As somebody who is an unbiased Okie who drives all over Western Texas. (This week. Midland to Abilene to Austin to Ft Stockton). Anthony is right in that eastern Texas would be the only part of Texas that would be the "deep south". The area roughly east of what is now I-35 was really the only area that had much settlement prior to the civil war. Even that area has been hugely influenced the the explosion of the urban areas of Houston which have de-deepsouthafied the area somewhat. West of I-35 the landscape becomes more arid and the area becomes more ranch oriented and you see more of the cowboy culture. As you continue to go further west the area becomes more arid and desert looking. This area is southwestern looking but was settled by Texans who moved further west after the civil war. There is also significantly less black population west of I-35 and traditionally more hispanic culture in the rio grande valley all the way to El Paso. Furthermore, central Texas is full of people of German descent which really doesn't exist in the south.

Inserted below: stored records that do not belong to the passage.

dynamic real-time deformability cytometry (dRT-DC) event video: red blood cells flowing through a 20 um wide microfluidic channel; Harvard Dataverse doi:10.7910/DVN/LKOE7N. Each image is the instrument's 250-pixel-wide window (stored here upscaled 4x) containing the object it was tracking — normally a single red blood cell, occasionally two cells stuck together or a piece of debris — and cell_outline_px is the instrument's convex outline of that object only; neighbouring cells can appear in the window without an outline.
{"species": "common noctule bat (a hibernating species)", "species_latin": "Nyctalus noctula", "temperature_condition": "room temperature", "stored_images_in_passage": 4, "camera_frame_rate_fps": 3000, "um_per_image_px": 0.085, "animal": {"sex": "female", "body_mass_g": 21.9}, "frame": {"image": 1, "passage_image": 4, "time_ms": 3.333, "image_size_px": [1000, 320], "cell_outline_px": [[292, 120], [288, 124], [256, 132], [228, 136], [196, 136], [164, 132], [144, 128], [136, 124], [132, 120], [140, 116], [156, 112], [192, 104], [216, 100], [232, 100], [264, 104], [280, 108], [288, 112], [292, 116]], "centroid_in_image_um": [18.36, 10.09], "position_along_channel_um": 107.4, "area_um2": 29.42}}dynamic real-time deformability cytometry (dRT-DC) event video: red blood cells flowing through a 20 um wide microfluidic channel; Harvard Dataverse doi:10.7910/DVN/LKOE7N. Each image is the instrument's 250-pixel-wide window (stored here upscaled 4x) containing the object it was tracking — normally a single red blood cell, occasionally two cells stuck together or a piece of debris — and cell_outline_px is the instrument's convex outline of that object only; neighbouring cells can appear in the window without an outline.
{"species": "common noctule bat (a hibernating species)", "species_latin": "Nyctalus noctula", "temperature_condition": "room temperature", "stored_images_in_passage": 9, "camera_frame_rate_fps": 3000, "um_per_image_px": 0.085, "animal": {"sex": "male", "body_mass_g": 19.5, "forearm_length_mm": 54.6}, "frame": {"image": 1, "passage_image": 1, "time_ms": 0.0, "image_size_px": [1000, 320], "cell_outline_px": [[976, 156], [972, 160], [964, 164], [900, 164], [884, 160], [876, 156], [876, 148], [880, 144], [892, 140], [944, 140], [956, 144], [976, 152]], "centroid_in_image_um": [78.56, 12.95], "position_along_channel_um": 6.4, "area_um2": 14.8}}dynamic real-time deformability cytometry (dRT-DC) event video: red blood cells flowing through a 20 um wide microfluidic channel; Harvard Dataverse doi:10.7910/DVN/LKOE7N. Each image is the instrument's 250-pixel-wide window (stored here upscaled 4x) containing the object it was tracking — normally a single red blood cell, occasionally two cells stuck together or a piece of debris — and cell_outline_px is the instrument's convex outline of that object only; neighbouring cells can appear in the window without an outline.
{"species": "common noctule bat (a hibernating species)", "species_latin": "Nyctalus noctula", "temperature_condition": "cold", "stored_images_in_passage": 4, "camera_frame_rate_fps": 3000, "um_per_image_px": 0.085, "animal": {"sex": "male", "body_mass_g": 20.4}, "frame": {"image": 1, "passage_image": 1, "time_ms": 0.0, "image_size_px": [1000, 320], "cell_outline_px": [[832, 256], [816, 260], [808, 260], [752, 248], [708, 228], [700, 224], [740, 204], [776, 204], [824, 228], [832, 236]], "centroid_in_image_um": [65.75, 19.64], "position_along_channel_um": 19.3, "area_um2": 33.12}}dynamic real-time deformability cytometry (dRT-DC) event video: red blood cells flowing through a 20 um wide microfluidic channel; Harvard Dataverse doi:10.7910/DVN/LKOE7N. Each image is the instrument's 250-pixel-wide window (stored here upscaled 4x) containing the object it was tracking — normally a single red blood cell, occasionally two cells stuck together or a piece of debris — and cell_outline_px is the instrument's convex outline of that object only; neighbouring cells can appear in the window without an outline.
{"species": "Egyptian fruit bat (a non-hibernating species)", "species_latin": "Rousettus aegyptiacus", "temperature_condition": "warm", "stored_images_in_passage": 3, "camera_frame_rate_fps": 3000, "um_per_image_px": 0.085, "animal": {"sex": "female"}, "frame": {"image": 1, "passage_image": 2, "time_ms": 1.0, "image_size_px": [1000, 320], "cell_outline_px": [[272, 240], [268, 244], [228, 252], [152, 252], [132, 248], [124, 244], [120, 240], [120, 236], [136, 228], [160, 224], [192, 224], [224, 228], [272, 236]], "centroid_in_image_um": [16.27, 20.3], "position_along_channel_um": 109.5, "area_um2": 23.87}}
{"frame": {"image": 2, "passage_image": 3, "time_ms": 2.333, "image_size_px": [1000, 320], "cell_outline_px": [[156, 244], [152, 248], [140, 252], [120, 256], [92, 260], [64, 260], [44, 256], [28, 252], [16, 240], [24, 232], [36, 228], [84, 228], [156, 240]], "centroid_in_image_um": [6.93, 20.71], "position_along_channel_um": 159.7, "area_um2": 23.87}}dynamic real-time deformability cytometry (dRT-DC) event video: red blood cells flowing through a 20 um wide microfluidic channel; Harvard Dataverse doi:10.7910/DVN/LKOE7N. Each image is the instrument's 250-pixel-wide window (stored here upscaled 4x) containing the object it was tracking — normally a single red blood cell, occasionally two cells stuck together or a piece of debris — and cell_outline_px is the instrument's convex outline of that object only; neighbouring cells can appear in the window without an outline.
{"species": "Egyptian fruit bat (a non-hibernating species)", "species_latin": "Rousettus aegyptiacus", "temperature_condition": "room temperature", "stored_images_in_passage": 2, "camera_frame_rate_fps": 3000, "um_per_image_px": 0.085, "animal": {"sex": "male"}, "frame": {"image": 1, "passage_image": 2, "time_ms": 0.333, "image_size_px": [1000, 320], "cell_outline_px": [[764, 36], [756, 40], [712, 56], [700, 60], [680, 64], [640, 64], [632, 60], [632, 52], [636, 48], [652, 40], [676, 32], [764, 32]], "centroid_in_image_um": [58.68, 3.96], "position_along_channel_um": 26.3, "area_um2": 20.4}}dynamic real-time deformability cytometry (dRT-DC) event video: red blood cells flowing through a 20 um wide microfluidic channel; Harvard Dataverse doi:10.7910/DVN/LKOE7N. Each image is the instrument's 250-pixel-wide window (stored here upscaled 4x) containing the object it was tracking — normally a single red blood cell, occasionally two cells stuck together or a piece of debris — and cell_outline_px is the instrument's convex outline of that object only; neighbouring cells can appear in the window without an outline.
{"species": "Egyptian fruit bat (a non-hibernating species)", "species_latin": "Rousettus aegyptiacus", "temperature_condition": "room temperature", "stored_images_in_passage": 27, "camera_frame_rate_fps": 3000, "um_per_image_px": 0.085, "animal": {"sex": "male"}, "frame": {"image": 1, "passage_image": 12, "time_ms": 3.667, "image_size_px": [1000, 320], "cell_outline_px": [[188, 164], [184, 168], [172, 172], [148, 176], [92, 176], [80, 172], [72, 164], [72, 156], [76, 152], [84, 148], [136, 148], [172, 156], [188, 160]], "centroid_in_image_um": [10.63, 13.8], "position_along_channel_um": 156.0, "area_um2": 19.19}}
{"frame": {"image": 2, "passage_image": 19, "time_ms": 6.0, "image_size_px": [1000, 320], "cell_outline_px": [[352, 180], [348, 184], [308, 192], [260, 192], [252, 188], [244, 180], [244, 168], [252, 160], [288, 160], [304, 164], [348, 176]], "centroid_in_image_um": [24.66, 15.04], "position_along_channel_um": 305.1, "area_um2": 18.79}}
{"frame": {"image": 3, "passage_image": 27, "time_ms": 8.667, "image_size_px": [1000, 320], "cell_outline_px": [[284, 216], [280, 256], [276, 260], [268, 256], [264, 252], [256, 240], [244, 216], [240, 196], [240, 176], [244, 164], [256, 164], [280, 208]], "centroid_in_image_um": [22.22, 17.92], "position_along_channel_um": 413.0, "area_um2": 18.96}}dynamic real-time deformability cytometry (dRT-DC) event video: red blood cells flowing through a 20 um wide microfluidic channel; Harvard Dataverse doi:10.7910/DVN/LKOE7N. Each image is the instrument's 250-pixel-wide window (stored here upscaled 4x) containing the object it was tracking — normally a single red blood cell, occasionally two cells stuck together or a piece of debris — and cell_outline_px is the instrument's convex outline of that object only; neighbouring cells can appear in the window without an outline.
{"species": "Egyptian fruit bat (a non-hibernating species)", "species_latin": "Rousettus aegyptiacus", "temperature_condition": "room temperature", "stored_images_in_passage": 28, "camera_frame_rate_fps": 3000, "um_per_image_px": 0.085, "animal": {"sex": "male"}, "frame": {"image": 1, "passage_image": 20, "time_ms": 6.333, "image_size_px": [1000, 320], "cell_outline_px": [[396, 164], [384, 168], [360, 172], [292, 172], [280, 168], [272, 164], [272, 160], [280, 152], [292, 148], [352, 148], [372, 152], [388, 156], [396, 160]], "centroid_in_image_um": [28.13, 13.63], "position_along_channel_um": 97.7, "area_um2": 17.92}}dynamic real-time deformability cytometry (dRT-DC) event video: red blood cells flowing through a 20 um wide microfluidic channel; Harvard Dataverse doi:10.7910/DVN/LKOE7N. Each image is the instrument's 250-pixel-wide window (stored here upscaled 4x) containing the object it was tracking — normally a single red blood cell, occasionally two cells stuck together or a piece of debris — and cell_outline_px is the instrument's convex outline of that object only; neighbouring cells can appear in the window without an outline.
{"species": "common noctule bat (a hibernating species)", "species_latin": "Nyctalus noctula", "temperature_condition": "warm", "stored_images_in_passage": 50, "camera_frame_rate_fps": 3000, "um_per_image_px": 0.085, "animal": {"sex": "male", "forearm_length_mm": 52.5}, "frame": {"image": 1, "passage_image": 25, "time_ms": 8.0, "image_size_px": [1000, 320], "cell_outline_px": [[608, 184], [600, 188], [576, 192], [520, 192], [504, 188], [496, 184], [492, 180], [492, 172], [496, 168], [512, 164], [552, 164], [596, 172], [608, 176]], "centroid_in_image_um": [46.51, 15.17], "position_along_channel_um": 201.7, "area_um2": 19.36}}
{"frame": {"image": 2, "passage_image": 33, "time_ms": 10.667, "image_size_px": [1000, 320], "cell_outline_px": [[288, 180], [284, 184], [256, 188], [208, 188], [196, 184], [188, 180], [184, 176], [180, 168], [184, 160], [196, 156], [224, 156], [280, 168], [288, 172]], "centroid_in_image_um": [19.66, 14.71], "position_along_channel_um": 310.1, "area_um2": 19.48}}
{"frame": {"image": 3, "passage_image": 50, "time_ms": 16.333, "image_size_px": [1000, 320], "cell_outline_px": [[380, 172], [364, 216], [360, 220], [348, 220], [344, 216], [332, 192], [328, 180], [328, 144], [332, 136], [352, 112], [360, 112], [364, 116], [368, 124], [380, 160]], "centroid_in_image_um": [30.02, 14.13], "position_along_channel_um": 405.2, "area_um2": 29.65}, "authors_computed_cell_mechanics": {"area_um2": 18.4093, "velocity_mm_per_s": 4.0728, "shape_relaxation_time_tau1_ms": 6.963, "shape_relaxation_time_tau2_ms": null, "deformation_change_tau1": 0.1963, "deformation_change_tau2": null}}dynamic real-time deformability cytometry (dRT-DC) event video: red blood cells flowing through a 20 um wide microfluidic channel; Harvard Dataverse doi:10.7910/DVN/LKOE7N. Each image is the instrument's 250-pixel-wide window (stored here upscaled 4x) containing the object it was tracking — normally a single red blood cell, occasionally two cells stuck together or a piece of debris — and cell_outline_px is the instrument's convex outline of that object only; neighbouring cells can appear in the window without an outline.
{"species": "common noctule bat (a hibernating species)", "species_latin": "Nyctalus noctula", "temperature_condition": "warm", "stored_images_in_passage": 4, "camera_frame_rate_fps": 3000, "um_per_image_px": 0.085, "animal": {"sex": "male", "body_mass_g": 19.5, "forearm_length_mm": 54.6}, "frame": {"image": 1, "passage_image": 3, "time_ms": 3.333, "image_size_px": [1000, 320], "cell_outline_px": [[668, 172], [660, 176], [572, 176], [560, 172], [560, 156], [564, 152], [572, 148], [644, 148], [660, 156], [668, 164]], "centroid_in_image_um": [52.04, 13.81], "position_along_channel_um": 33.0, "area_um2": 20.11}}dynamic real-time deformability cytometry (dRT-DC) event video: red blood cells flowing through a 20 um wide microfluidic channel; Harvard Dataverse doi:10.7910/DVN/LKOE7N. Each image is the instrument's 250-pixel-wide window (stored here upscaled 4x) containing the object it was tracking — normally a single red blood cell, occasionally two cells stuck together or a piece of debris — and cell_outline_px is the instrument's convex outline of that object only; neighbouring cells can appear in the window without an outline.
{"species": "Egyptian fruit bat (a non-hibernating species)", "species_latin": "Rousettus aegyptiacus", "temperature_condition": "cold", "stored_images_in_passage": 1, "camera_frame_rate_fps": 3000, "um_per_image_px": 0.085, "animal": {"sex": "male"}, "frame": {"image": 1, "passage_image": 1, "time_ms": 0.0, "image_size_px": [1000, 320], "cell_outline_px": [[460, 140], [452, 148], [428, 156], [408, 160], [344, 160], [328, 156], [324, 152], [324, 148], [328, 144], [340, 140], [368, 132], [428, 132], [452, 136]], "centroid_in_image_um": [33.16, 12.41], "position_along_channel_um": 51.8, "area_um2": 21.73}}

The panhandle while much more "southern" than the rest of the high plains shares little in common with the deep south other than when the area was settled after the civil war, a bunch of counties were named after confederate war heros.

The fact that west Texas was essentially unsettled during the civil war, shares very little with even east Texas in terms of climate and topography disqualifies it from being "the deep south". I think it is hard for people who haven't been here to realize how vast this state is and how much it changes.